(DATA TO PROCESS)

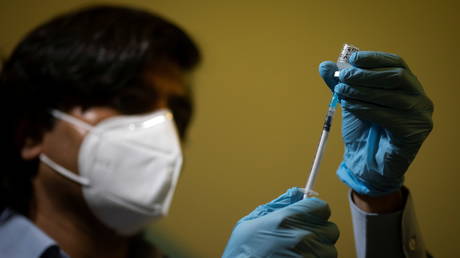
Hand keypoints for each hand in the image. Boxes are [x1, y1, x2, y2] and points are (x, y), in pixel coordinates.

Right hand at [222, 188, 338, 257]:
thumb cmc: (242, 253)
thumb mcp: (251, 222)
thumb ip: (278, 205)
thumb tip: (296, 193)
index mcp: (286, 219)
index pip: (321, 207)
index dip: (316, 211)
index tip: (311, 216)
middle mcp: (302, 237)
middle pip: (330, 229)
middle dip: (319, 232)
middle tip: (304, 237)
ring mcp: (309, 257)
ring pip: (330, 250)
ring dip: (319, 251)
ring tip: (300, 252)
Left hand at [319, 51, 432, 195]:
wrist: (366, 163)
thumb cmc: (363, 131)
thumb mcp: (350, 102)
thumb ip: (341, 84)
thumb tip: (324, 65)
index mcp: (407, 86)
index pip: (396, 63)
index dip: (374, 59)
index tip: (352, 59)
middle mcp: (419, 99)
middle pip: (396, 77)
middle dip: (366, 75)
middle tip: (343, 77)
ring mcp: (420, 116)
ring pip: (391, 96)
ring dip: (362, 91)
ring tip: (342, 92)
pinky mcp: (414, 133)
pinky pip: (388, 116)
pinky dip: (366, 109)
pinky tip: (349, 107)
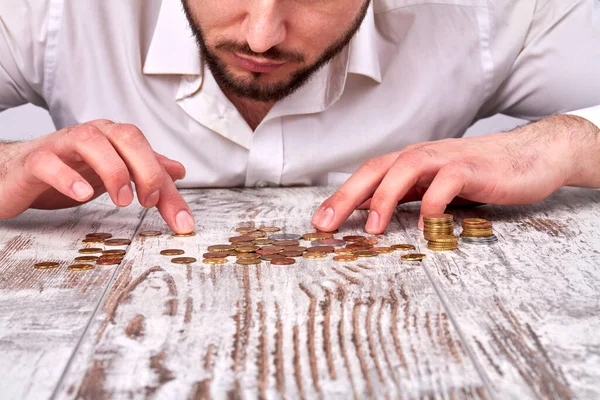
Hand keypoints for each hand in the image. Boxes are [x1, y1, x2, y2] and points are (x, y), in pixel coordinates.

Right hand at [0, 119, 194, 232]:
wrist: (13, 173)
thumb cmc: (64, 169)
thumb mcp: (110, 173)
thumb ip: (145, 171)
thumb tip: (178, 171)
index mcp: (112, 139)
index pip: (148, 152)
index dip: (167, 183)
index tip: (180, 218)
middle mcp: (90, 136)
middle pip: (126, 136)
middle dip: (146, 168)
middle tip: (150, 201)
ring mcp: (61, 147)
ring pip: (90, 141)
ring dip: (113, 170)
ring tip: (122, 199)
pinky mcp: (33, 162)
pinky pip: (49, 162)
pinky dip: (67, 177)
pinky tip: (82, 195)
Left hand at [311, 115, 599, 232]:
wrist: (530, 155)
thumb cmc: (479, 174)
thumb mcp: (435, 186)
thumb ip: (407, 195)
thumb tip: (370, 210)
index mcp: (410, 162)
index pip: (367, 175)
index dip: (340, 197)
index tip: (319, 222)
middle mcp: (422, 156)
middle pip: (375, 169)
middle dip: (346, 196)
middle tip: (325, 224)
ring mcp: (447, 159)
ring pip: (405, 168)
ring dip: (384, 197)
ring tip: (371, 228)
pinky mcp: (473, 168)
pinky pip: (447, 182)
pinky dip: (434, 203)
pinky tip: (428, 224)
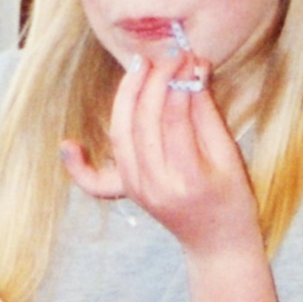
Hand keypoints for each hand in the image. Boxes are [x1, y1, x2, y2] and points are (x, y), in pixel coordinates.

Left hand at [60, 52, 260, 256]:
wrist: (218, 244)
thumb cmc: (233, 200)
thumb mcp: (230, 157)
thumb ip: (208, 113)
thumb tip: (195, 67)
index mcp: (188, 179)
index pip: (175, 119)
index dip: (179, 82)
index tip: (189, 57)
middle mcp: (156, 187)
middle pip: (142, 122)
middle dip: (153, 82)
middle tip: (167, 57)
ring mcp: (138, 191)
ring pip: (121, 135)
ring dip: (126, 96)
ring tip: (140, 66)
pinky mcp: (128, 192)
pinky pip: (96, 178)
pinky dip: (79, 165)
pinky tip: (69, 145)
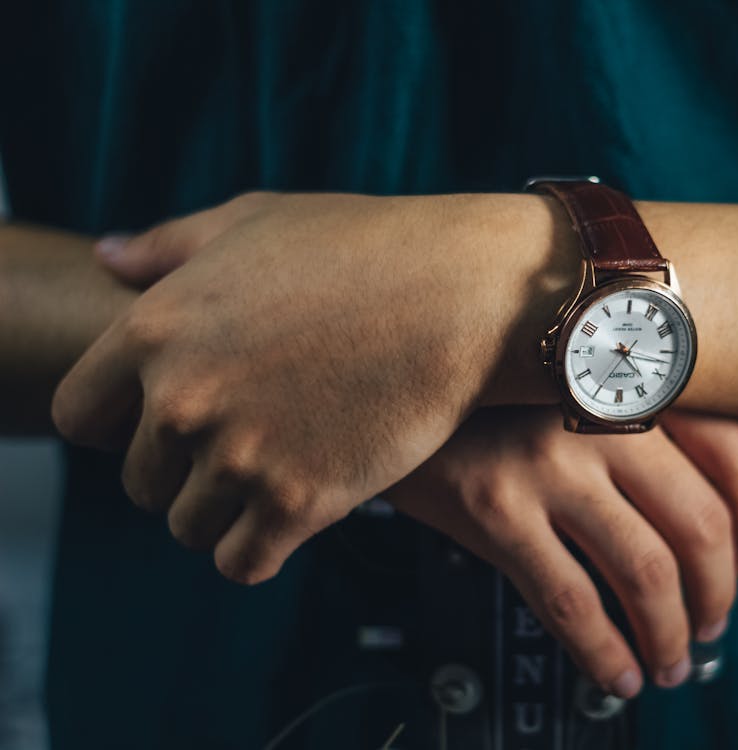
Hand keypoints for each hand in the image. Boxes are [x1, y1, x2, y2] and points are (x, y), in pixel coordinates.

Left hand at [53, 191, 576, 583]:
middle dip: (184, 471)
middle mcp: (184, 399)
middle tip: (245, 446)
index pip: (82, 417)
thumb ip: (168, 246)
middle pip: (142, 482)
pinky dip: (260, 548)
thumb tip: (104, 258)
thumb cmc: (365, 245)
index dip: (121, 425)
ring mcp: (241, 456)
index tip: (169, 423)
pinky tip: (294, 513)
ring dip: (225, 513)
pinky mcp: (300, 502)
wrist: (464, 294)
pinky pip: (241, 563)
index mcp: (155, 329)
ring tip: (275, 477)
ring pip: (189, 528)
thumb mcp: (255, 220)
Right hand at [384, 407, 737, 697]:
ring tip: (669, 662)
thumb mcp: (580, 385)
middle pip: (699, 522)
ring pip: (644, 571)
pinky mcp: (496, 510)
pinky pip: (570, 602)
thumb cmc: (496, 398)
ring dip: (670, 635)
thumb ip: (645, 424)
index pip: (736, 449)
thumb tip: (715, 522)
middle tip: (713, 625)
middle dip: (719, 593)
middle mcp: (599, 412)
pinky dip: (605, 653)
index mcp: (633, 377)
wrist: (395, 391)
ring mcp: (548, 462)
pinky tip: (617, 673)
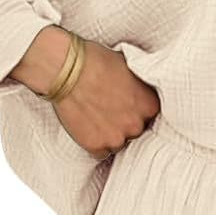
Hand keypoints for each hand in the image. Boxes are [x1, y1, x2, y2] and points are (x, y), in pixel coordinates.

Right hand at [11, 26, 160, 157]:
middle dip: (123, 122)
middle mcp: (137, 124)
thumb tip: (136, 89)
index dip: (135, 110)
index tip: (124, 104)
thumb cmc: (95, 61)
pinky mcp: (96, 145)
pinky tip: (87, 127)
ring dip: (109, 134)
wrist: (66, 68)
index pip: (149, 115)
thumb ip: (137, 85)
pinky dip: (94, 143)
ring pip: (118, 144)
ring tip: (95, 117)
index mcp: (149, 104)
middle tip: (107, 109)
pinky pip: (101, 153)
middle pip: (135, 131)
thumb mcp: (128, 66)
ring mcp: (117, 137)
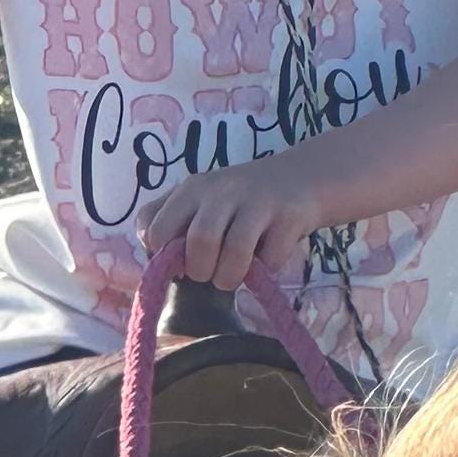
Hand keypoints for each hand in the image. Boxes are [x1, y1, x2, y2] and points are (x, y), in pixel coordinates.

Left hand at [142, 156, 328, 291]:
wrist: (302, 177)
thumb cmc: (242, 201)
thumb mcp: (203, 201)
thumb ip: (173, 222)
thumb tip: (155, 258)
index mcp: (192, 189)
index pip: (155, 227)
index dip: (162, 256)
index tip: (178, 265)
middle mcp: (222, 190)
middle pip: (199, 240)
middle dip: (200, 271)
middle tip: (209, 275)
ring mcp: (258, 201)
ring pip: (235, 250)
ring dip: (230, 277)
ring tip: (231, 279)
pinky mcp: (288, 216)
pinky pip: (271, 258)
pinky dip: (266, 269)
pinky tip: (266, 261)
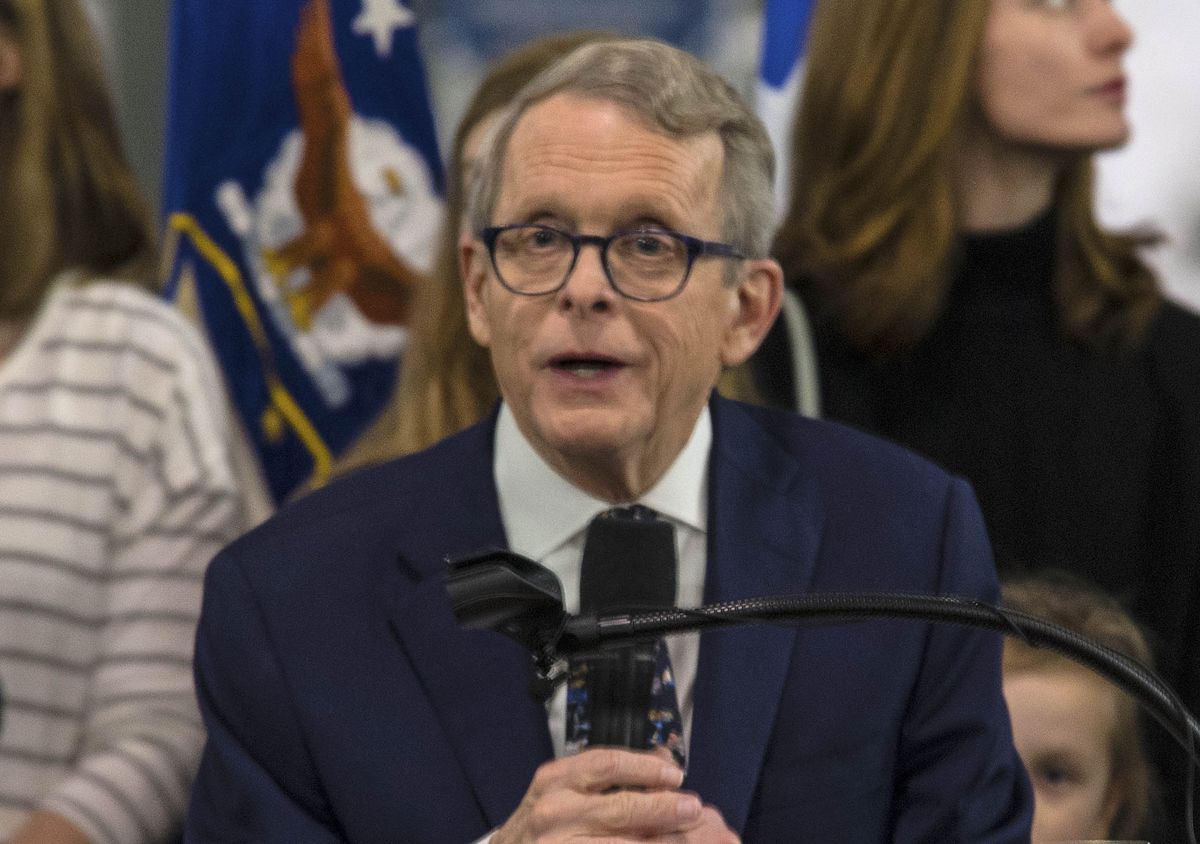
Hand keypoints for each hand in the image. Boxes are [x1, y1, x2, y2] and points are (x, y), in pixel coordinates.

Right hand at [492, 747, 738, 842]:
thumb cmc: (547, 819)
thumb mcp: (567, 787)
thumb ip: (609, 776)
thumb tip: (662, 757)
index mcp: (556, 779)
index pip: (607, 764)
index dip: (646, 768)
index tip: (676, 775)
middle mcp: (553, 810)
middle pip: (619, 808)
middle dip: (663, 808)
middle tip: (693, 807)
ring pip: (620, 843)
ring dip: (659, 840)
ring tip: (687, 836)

(End DATA TO PROCESS)

● **ASSIGNMENT**
Every entry above should be restated word for word, with the images left out.

● **WRITTEN RESPONSE**
Hand keypoints for each hand in the image. Boxes are [x1, y1, x2, y2] and points are (x, y), in pixel coordinates.

Right hand at [222, 188, 338, 257]:
thumb cmc: (242, 253)
thumb mcp: (251, 222)
thumb ip: (278, 205)
thumb tip: (296, 193)
index mcp: (286, 219)
index pip: (321, 207)
index dip: (316, 211)
index tip: (311, 216)
middle mcp: (302, 237)
middle pip: (330, 229)
middle dip: (319, 232)
middle tip: (304, 237)
ring mcp: (309, 257)
ring pip: (330, 250)
ring dip: (319, 251)
ring tip: (300, 252)
Left hand at [319, 51, 432, 195]:
wrist: (366, 163)
thumb cmc: (363, 131)
thumb mcp: (350, 102)
thumb ip: (341, 84)
thumb tip: (324, 65)
index mcp: (407, 86)
index pip: (396, 63)
index dip: (374, 59)
index tip: (352, 59)
middle mcp: (419, 99)
middle pip: (396, 77)
middle dip: (366, 75)
middle tip: (343, 77)
ring mcp: (420, 116)
ring pip: (391, 96)
ring dip: (362, 91)
ring tip: (342, 92)
pinky mcp: (414, 133)
pinky pip: (388, 116)
pinky dip: (366, 109)
pinky tip: (349, 107)
Hand keypoints for each hand in the image. Boxes are [x1, y1, x2, y2] and points are (x, y), in pixel coordinates.

Right hand at [0, 119, 194, 232]:
wrist: (13, 173)
thumb cmc: (64, 169)
thumb mcp: (110, 173)
thumb ip: (145, 171)
thumb tip: (178, 171)
index mcp: (112, 139)
index pip: (148, 152)
index dip: (167, 183)
index tip: (180, 218)
middle mcp: (90, 136)
middle pip: (126, 136)
middle dip: (146, 168)
middle tip: (150, 201)
ring mcp: (61, 147)
ring pip: (90, 141)
ring dip: (113, 170)
ring tip: (122, 199)
pinky mcp: (33, 162)
pinky pip: (49, 162)
pinky dip: (67, 177)
pinky tip: (82, 195)
Left hand at [311, 115, 599, 232]:
wrist: (530, 155)
thumb cmc: (479, 174)
thumb mcp: (435, 186)
thumb ip: (407, 195)
thumb tip: (370, 210)
index mcp: (410, 162)
index pip: (367, 175)
index dip: (340, 197)
index tip: (319, 222)
middle mcp: (422, 156)
middle pip: (375, 169)
middle dip: (346, 196)
middle tip: (325, 224)
ring mcp: (447, 159)
ring pip: (405, 168)
ring dip: (384, 197)
ring tip: (371, 228)
pinky mcp: (473, 168)
pinky pip: (447, 182)
pinky dip: (434, 203)
pinky tip: (428, 224)
Hand keypoints for each hand in the image. Boxes are [x1, y1, x2, y2] and points are (x, y), in pixel coordinates.

Left hand at [60, 52, 260, 256]:
wrist: (218, 244)
thumb cmc: (233, 200)
thumb mcp: (230, 157)
thumb ip: (208, 113)
thumb tip: (195, 67)
index mcp: (188, 179)
index pip: (175, 119)
index dip: (179, 82)
index tip: (189, 57)
middle mcp: (156, 187)
middle pip: (142, 122)
middle dip: (153, 82)
middle tip: (167, 57)
ring mcp: (138, 191)
ring pip: (121, 135)
ring dip: (126, 96)
ring tip: (140, 66)
pinky mcp: (128, 192)
pinky pip: (96, 178)
pinky dip: (79, 165)
pinky tip: (69, 145)
Hand keypoints for each hand in the image. Boxes are [x1, y1, x2, y2] and points are (x, y), in pixel coordinates.

Left hand at [53, 191, 576, 583]:
middle dip: (184, 471)
middle mcp: (184, 399)
middle tip: (245, 446)
index pip: (82, 417)
thumb ip: (168, 246)
middle pip: (142, 482)
pinky dip: (260, 548)
thumb tip: (104, 258)
thumb cmc: (365, 245)
index dip: (121, 425)
ring mcp: (241, 456)
index tip: (169, 423)
pinky tip: (294, 513)
ring dip: (225, 513)
pinky mcp: (300, 502)
wrist: (464, 294)
pinky pip: (241, 563)
index mcp: (155, 329)
ring tip: (275, 477)
ring pip: (189, 528)
thumb mcp: (255, 220)
Right hand at [384, 407, 737, 697]:
ring tip: (669, 662)
thumb mcp: (580, 385)
middle pip: (699, 522)
ring pip: (644, 571)
pinky mcp: (496, 510)
pinky pip: (570, 602)
thumb cmc: (496, 398)
ring dip: (670, 635)
thumb ip: (645, 424)
index pip: (736, 449)
thumb tip: (715, 522)
middle tip: (713, 625)
middle dip: (719, 593)
middle mcp: (599, 412)
pinky dip: (605, 653)
index mcp: (633, 377)
wrist: (395, 391)
ring mcp: (548, 462)
pinky tip: (617, 673)
Hand keypoints for each hand in the image. Boxes are [x1, y1, x2, y2] and points are (x, y), in pixel coordinates.

Right hand at [11, 26, 160, 157]:
middle dip: (123, 122)
middle mcp: (137, 124)
thumb tip: (136, 89)
index dip: (135, 110)
index tip: (124, 104)
thumb cmc: (95, 61)
pinky mcp: (96, 145)
pinky tip: (87, 127)
ring dip: (109, 134)
wrist: (66, 68)
index pip: (149, 115)
thumb ip: (137, 85)
pinky dip: (94, 143)
ring pip: (118, 144)
ring tip: (95, 117)
index mcp: (149, 104)
middle tip: (107, 109)
pinky pip: (101, 153)
middle pip: (135, 131)
thumb mcp: (128, 66)
ring mcp: (117, 137)
Hand keypoints for each hand in the image. Boxes are [x1, y1, x2, y2] and points are (x, y), in pixel coordinates.

Left hand at [142, 156, 328, 291]:
wrist: (302, 177)
thumb cmc: (242, 201)
thumb mcp: (203, 201)
thumb ip: (173, 222)
thumb tip: (155, 258)
index mcp: (192, 189)
index pip: (155, 227)
index dip: (162, 256)
index tip: (178, 265)
middle mcp: (222, 190)
middle pip: (199, 240)
middle dip: (200, 271)
middle tip: (209, 275)
ring mcp: (258, 201)
ring pip: (235, 250)
ring dip: (230, 277)
ring tip: (231, 279)
pinky mcp: (288, 216)
pinky pip: (271, 258)
pinky dip: (266, 269)
pinky tip: (266, 261)
Hand keypoints for each hand in the image. Boxes are [x1, y1, x2, y2] and points are (x, y), in pixel coordinates.

Right hand at [492, 747, 738, 842]:
thumb cmc: (547, 819)
thumb mcp: (567, 787)
thumb ip: (609, 776)
thumb tip: (662, 757)
index mcp: (556, 779)
index pip: (607, 764)
index dip: (646, 768)
index tip: (676, 775)
middle mcp: (553, 810)
middle pip: (619, 808)
middle dip: (663, 808)
middle tip: (693, 807)
ring pip: (620, 843)
ring dip: (659, 840)
ring tip: (687, 836)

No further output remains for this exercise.